The climate at that elevation helps produce a vivacious wine. Six Sigma’s 2012 Pinot Noir opens with aromas of strawberries, red currant, cherries on the vine and melon just after being cut. Within this wealth of fruit and berries are more fundamental notes, as if a distant meadow had been soaked by a downpour and was now beginning to dry under the sun.
Pinot Noirs often carry themselves with elegance and charm. This one adds a suggestive wink as it glides across your palate. Along with the easy red fruit and fresh berries there are earthier notes that tingle like a dry spice rub before an herbaceous savor develops and lingers. The finish is long and rich, with hints of the vine.
When the winery first began producing Pinot Noir the results were more robust. But winemaker Matt Hughes backed off the oak, limiting the wine to six months in largely neutral barrels.
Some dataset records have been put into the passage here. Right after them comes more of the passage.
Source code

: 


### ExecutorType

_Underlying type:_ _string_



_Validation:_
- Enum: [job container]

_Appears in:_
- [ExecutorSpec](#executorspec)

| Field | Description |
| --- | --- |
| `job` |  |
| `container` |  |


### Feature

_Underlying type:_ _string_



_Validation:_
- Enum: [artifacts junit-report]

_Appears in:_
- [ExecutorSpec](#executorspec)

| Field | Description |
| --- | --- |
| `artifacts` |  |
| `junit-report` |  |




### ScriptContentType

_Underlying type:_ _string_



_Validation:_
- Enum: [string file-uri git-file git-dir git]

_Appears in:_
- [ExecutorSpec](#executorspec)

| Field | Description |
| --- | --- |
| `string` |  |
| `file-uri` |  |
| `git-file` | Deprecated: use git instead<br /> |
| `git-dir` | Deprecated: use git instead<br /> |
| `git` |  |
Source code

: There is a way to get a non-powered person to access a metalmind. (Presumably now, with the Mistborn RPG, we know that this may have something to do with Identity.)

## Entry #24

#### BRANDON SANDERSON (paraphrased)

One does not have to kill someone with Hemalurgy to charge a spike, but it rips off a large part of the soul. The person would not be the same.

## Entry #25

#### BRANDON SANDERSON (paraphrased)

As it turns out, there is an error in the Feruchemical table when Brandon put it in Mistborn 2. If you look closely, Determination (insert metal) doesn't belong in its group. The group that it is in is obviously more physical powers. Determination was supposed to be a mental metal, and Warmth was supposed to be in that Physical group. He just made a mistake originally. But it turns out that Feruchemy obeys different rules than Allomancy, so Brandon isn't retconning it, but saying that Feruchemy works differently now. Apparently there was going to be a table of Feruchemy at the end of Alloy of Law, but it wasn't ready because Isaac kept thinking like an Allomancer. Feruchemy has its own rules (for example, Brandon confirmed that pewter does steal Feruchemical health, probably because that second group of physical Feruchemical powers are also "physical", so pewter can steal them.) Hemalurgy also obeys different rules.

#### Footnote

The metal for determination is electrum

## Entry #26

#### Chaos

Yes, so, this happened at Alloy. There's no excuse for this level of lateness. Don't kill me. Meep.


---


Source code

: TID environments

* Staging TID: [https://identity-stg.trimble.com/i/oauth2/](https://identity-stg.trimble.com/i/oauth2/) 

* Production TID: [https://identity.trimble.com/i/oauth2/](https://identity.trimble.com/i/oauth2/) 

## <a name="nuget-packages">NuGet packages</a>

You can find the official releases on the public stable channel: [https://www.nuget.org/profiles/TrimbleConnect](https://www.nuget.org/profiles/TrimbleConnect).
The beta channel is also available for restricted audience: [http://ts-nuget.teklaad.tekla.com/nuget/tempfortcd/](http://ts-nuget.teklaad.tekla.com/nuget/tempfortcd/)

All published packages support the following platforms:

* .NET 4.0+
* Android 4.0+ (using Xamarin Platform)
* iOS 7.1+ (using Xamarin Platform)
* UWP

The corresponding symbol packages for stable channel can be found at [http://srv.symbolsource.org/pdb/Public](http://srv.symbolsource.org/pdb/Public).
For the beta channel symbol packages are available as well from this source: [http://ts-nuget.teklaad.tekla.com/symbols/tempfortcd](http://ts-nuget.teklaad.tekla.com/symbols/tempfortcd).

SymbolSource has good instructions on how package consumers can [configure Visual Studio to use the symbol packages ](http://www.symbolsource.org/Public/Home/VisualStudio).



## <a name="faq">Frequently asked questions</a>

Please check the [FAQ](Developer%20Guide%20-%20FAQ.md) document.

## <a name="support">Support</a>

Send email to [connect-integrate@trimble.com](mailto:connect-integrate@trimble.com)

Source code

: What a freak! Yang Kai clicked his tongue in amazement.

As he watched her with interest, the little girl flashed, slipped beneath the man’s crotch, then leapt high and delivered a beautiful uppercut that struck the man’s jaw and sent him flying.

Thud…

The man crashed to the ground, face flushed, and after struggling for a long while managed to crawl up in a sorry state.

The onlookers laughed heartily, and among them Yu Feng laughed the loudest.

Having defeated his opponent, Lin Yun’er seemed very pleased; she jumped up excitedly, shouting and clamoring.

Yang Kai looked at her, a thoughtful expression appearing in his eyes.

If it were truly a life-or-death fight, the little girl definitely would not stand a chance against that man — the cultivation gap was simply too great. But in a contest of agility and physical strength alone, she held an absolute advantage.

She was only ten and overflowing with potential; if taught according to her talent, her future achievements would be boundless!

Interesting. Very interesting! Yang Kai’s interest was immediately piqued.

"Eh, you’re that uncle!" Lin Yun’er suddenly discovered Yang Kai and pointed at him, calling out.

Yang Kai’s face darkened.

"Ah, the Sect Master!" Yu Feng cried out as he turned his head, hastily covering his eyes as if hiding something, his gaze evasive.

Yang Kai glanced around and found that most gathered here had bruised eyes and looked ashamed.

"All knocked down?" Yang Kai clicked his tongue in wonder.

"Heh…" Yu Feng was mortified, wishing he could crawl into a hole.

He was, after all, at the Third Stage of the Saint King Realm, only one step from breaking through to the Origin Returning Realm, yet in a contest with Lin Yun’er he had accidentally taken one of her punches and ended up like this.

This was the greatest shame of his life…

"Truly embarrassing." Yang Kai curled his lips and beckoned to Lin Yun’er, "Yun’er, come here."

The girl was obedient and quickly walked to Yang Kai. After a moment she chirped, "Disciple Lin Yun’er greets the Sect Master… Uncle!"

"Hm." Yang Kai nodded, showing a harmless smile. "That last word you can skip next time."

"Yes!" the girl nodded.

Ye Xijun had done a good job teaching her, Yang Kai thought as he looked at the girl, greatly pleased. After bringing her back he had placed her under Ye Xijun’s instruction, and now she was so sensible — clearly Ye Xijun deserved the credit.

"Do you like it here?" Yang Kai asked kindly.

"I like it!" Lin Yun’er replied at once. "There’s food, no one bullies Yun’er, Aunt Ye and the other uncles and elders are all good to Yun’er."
“It’s still fuller bodied,” Farrington noted. “He’s an extremely gifted guy.”
Six Sigma is known for Tempranillo, of course. To attempt Pinot Noir in a county where sunshine and heat could send the timid grape into one of its mood swings took a certain amount of nerve. But the results …
Well, Six Sigma’s Pinot Noir belongs alongside any of the storied labels. Of course, since the winery only produce 150 cases a year, it might be difficult to find on those hallowed shelves. So it’s worth a drive out to the ranch.